Online analytical processing databases speed up the multi-dimensional queries common in business intelligence applications.
Online analytical processing (OLAP) databases are purpose-built for handling analytical queries. Analytical queries run on online transaction-processing (OLTP) databases often take a long time to return answers. There are several reasons for this.
First, OLTP databases are usually in third normal form, so that analytical queries have to perform complex JOIN operations on many tables, which can be computationally expensive. Second, OLTP databases tend to have relatively few indexes, to optimize write speed, while read-heavy analytical queries often benefit from additional indexes. Third, OLTP databases tend to be constantly busy with small transactions, which can cause contention (mostly for indexes) while long analytical queries are running, slowing down both the transactions and the queries.
OLAP databases solve these issues by providing a separate, optimized database for analytical queries. There are several ways to optimize databases for analysis, as we’ll discuss.
OLAP explained
OLAP databases are designed to speed up multidimensional analysis on large volumes of data from a data warehouse or data mart. High-speed analysis can be accomplished by extracting the relational data into a multidimensional format called an OLAP cube; by loading the data to be analyzed into memory; by storing the data in columnar order; and/or by using many CPUs in parallel (i.e., massively parallel processing, or MPP) to perform the analysis.
ETL and ELT
One barrier to implementing OLAP is establishing a process to get the data out of the transactional database and into the analysis database. That used to be a nightly batch job to extract, transform, and load (ETL) the data. As hardware and software improved, ETL batch jobs were often replaced with continuous data streams, and sometimes the transformation step was deferred to the end of the process, after loading (ELT). ELT is becoming more common, in order to support feature engineering for machine learning running against the analysis database.
Columnar storage
Transactional databases store table rows together, which makes sense when you are constantly accessing whole rows. OLAP databases typically store table columns together, which makes sense when you tend to aggregate field values. In addition, OLAP databases often try to keep active columns in memory, for speed. Another advantage of columnar storage is that columns of similar data compress well.
What is an OLAP cube?
OLAP cubes or hypercubes are a way of organizing data with hierarchical dimensions so that analysis can be performed quickly, without a lot of SQL JOINs and UNIONS. OLAP cubes revolutionized business intelligence (BI) systems. Before OLAP cubes, business analysts would submit queries at the end of the day and then go home, hoping to have answers the next day. After OLAP cubes, the data engineers would run the jobs to create cubes overnight, so that the analysts could run interactive queries against them in the morning.
OLAP cubes support five kinds of “slice and dice” operations. Slicing means extracting a lower-dimensional cube with one dimension set to a single value, for example MONTH=6. Dicing means extracting a sub-cube with multiple dimensions set to single values, for example STORE=95 AND MONTH=6. Drilling down and drilling up allow the analyst to move from viewing summaries (up) to detailed values (down).
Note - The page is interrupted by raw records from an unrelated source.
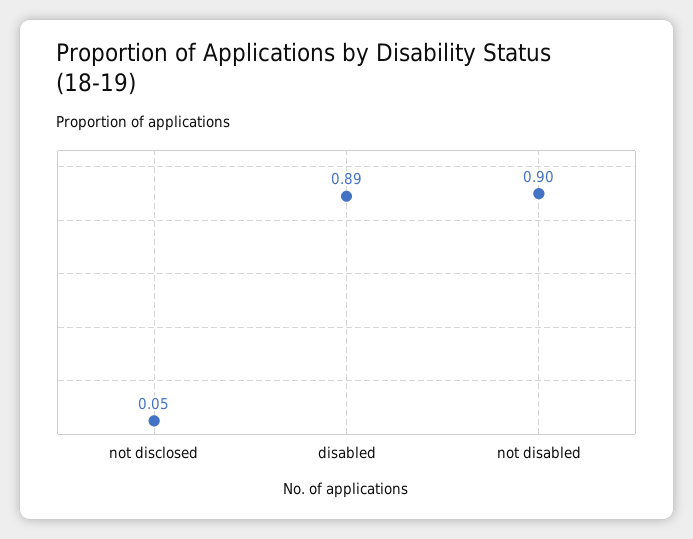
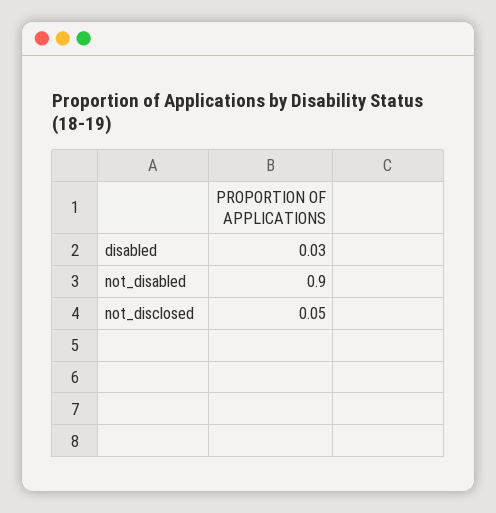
  {
    "not disclosed": 0.05,
-   "disabled": 0.89,
+   "disabled": 0.03,
    "not disabled": 0.9
  }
Roll-up summarizes or aggregates data along a dimension. Pivot rotates a cube to see another perspective on the data. OLAP cube pivoting is much more efficient than pivoting in a spreadsheet. The MDX query language, a variation on SQL, is used to query OLAP cubes.
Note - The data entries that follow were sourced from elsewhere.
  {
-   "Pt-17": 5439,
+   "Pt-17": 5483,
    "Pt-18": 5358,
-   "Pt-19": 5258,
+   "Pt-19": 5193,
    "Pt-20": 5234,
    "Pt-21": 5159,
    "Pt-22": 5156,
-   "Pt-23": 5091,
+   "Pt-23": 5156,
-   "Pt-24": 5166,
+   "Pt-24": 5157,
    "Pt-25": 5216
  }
OLAP cubes have largely been replaced in recent years by data warehouses that use compressed columnar storage (preferably in-memory) and MPP.
What is MOLAP?
Multi-dimensional online analytical processing (MOLAP) is the classic form of OLAP that uses multi-dimensional OLAP cubes. While MOLAP leads to very fast analysis, preprocessing the OLAP cubes can be very time-consuming. MOLAP is most efficient when the facts (data fields) are numeric and can be aggregated.
What is ROLAP?
Relational OLAP (ROLAP) works directly with relational databases, and doesn’t require the creation of OLAP cubes. Usually, the analytical database for ROLAP is separate from the OLTP database, and an ETL or ELT process updates the data warehouse or data mart from the OLTP database periodically, and creates aggregate tables as part of the process. For efficiency, the ETL or ELT process usually works with incremental data rather than recreating the data warehouse from scratch.
Instead of MDX queries, analysts interrogate a ROLAP database with SQL, often relying heavily on the newer analysis operators. The GROUP BY clause groups aggregates by a specified column. The ROLLUP operator extends GROUP BY to multiple columns, essentially calculating subtotals and grand totals. The CUBE operator calculates subtotals and grand totals for all permutations of the specified columns.
What is HOLAP?
Hybrid online analytical processing (HOLAP) is a combination of ROLAP and MOLAP. HOLAP allows storing part of the data in a MOLAP store and another part of the data in a ROLAP store. Typically, there is a cache for aggregates from both the cube and the relational database. Microsoft Analysis Services and SAP BI Accelerator implement HOLAP.
As we’ve discussed, dedicated analytical databases can speed up queries for business intelligence. While OLAP cubes dominated the field for decades, it is more common today for companies to maintain data warehouses that use relational databases with compressed columnar storage and massive parallel processing.